## Fragmento de página
..............................
La Suburban cruza la región conocida como el Triángulo Dorado, que comprende Chihuahua, Sinaloa y Durango y es el centro de narcotraficantes prominentes, entre ellos, una generación de familias sinaloenses de origen rural —como la de los Carrillo, según escribe el sociólogo Luis Astorga— que expandió su control entre los ochenta y noventa. En esa región nació el Cártel de Sinaloa, consolidó su poder el Cártel de Juárez y un desfile de otras familias —los Guzmán, los Zambada, los Beltrán Leyva— arregló el control del mercado con la bendición de los miembros del Estado que formaban parte de su nómina.
Pero esta historia no es sobre narcotráfico, sino sobre este hombre alto entrecano, un hombre de tierras, beisbolista, emprendedor, golfista, que está haciendo una gran apuesta en un México que apenas contempla legalizar una de las sustancias que sus militares han tratado de erradicar por años. Reitera que no tenía contactos propios en el mundo de las drogas, pero decidió buscarlos: así llegó con agricultores y científicos, entre los que destacan un agrónomo que se especializa en plantas oleaginosas y un grupo de zootecnistas que buscan reducir la producción de metano de las vacas; además, ha consultado a médicos, como neurocirujanos y oncólogos, cuyos pacientes usan gotas de marihuana que consiguen ilegalmente.
El mercado para el cannabis se está abriendo en gran medida por una lucha de dos décadas por parte de activistas, usuarios y pacientes con enfermedades crónicas y sus familiares que buscaban acceder a tratamientos médicos cannábicos. Cuando la Suprema Corte de Justicia de la Nación (SCJN) concedió un amparo, en 2015, a un grupo de usuarios a quienes les permitió el consumo personal con fines recreativos, además del derecho a sembrar, cultivar, preparar, poseer y transportar —todo menos la comercialización—, ese mismo año, por primera vez, una niña con epilepsia ganó también el derecho a usar derivados importados. Seis años después más de cincuenta países permiten el uso medicinal del cannabis, incluido México.
En este contexto, Benito Contreras pretende ser el intermediario perfecto entre inversionistas, farmacéuticas, campesinos y pacientes. Dice que le sería mucho más fácil entrar a este territorio espinoso que a cualquier otro.
“Olvídate de grupos, de partidos políticos, de playeras, de ‘yo pertenezco a este grupo o al otro’. Aquí [la discusión] ya es: ¿legal o ilegal?”, dice.
Pero todavía es una incógnita para él, como para cualquier otro que haya sido vinculado al negocio de las drogas —e incluso para quienes estamos observando esta historia—, si le permitirán ingresar al nuevo mercado. Como buen empresario, se intenta convencer de que tiene los contactos perfectos: “Todos quieren trabajar legal, todos”.
..............................
## Consigna 1
¿Cómo se traduce al inglés esta oración del fragmento sobre el cannabis en México: «Seis años después más de cincuenta países permiten el uso medicinal del cannabis, incluido México.»?
## Consigna 2
Cita del fragmento sobre el cannabis en México todo lo que va desde "Pero esta historia" hasta "que consiguen ilegalmente.".

## Datos para analizar
..............................
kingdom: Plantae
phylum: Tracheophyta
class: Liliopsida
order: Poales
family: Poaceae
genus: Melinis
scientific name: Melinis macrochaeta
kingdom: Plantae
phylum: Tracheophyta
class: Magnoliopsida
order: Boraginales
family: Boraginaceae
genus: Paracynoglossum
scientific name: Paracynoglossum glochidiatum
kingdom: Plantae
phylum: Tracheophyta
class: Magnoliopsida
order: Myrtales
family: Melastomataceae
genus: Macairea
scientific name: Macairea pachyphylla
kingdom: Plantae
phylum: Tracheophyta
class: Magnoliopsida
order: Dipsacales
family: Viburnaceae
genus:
..............................
## Resultado 1
Six years later, more than fifty countries allow the medicinal use of cannabis, including Mexico.

## Resultado 2
Pero esta historia no es sobre narcotráfico, sino sobre este hombre alto entrecano, un hombre de tierras, beisbolista, emprendedor, golfista, que está haciendo una gran apuesta en un México que apenas contempla legalizar una de las sustancias que sus militares han tratado de erradicar por años. Reitera que no tenía contactos propios en el mundo de las drogas, pero decidió buscarlos: así llegó con agricultores y científicos, entre los que destacan un agrónomo que se especializa en plantas oleaginosas y un grupo de zootecnistas que buscan reducir la producción de metano de las vacas; además, ha consultado a médicos, como neurocirujanos y oncólogos, cuyos pacientes usan gotas de marihuana que consiguen ilegalmente.